[Extracted data Boundary: Start]

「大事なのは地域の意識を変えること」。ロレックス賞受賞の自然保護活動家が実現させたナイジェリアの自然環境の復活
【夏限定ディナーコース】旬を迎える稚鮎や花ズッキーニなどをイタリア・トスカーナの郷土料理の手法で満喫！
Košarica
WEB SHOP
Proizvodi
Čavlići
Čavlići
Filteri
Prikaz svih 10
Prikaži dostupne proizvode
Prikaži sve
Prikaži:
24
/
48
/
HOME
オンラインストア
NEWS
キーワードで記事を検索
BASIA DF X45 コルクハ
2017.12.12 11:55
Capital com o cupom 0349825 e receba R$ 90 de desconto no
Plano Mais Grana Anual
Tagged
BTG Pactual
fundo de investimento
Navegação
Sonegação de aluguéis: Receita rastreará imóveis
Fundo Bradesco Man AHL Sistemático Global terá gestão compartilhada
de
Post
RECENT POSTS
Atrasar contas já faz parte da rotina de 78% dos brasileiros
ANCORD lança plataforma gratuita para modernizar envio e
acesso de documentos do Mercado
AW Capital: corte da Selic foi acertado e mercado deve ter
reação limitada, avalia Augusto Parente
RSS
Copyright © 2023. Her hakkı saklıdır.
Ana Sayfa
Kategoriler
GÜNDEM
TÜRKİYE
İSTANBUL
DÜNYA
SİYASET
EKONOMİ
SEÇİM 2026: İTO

[Extracted data Boundary: End]
[Extracted data Boundary: Start]

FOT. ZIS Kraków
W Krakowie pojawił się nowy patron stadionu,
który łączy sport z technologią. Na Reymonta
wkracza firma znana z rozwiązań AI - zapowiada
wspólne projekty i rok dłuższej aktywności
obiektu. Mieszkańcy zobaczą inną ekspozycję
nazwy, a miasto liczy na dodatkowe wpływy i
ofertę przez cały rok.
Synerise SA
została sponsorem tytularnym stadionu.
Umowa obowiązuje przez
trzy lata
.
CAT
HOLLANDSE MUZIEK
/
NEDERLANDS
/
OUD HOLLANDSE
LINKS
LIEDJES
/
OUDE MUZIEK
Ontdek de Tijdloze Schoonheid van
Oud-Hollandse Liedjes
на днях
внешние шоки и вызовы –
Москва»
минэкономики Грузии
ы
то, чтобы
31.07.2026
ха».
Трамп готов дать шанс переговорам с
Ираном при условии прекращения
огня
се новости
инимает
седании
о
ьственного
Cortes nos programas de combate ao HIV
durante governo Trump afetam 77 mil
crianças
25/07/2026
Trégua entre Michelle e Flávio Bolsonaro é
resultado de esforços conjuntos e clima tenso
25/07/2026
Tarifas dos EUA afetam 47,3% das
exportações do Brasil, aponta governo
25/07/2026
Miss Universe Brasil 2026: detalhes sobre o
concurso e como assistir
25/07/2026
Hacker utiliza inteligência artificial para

[Extracted data Boundary: End]

● **Exercise instructions**:
Reproduce the rows above between the line holding "FOT. ZIS Kraków" and the line holding "Ontdek de Tijdloze Schoonheid van", inclusive.

● **Result**:
FOT. ZIS Kraków
W Krakowie pojawił się nowy patron stadionu,
który łączy sport z technologią. Na Reymonta
wkracza firma znana z rozwiązań AI - zapowiada
wspólne projekty i rok dłuższej aktywności
obiektu. Mieszkańcy zobaczą inną ekspozycję
nazwy, a miasto liczy na dodatkowe wpływy i
ofertę przez cały rok.
Synerise SA
została sponsorem tytularnym stadionu.
Umowa obowiązuje przez
trzy lata
.
CAT
HOLLANDSE MUZIEK
/
NEDERLANDS
/
OUD HOLLANDSE
LINKS
LIEDJES
/
OUDE MUZIEK
Ontdek de Tijdloze Schoonheid van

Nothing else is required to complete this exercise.